In both settings the finding of reduced IFN-γ and IL-6 production by mLN could explain the less severe ileitis seen in CD2 deficient mice. Particularly, IL-6 has been shown in recent years to be a key cytokine in mediating bowel inflammation[38-41]. Most recently, it was shown that particularly IL-17 secreting T cells (Th17 cells) are responsible for the production of IL-6 and that application of mAb to IL-6 or its receptor (IL-6R) ameliorates colitis, both in mice and in humans[40-43]. In addition, IL-6 itself induces vice versa IL-17 production leading to further inflammation[44].
The role of IFN-γ in Crohn's disease is less clear. For many years this cytokine was considered to be the most important cytokine in the pathogenesis of this Th1 mediated disease. However, the IFN-γ or -receptor deficiency does not prevent TNBS-induced colitis[45,46]. In IL-10 deficient mice, another Crohn’s disease model, mAb directed at IFN-γ can prevent enterocolitis but do not affect established enterocolitis[47]. In contrast, anti-IFN-γ mAb given after colitis induction ameliorate transfer colitis[48]. Similarly, anti-IFN-γ mAb given 5 d after T. gondii infection decreases intestinal pathology[8]. When CD2 deficient mice were infected with T. gondii we observed lower IFN-γ serum levels as well as decreased IFN-γ production by TLA-stimulated lymphocytes of mLN which might explain decreased intestinal inflammation. It remains to be shown, why IFN-γ concentrations were lower in serum and mLN compared to wildtype mice. In contrast, TLA-stimulated CD2-/- splenocytes produced higher IFN-γ levels possibly explaining less parasite burden. Beaman et al[33] showed that pre-treatment of T. gondii infected macrophages with IFN-γ resulted in active killing of parasites. It is, however, unclear, how CD2 deficiency enhances splenic IFN-γ responses. To some extent the strong Th1 responsiveness in the spleen compared to a Th2 responsiness in the mLN after T. gondii infection was previously described by Chardes et al[35].

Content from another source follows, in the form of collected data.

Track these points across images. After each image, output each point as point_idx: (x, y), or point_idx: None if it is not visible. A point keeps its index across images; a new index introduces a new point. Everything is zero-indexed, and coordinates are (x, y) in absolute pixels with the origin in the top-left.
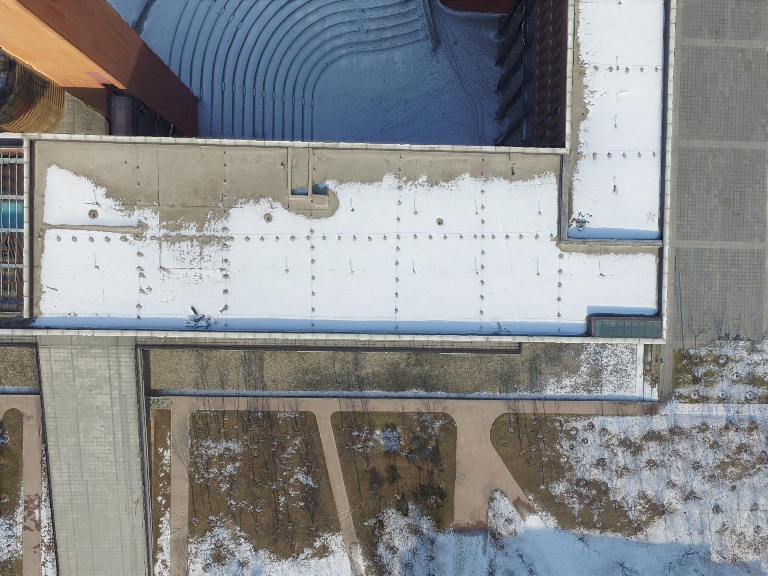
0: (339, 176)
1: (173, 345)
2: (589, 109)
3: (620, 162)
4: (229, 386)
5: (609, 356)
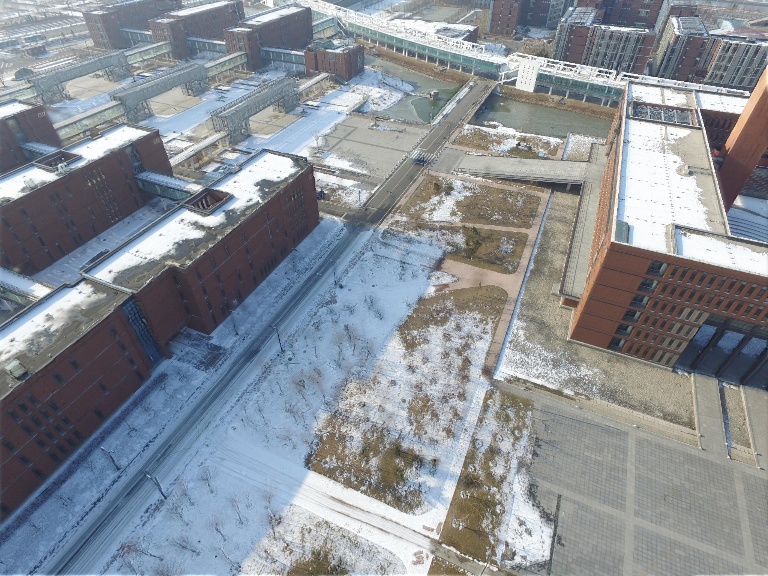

Although it was originally reported that mice deficient in CD2 show no obvious immunological phenotype[18], quantitative analysis led to the conclusion that the responses of peripheral T cells to specific antigens and proliferation were impaired in the absence of CD2[20,37,49]. Segregation of receptor and counter-receptors into supramolecular clusters into the immunological synapse (IS) may promote optimal signalling by causing CD2 clustering[14,15,50]. Therefore, CD2 deficiency probably leads to a defective IS or to insufficient T cell activation in T. gondii infected, CD2-/- mice. This could cause a milder immune reaction which might protect T. gondii infected CD2-/- mice of dying in the acute phase of infection. How this improves immune surveillance against T. gondii is more difficult to explain.
Particularly, this improved resistance against parasite replication in infected CD2-/- mice is vitally important, because conventional IBD therapies like treatment with steroids or azathioprine decrease inflammation, but also decrease immune surveillance against infectious pathogens. Also new biologicals like infliximab or anti-IL-12 mAb are able to inhibit inflammation, but they impair immune surveillance at least as much as conventional immunosuppressives[3,51]. The results shown in this study using CD2 deficient mice demonstrate for the first time that chronic intestinal inflammation can be suppressed without suppressing infection control.
In summary, our results argue that CD2 is involved in immune defence and regulation of intestinal inflammatory processes.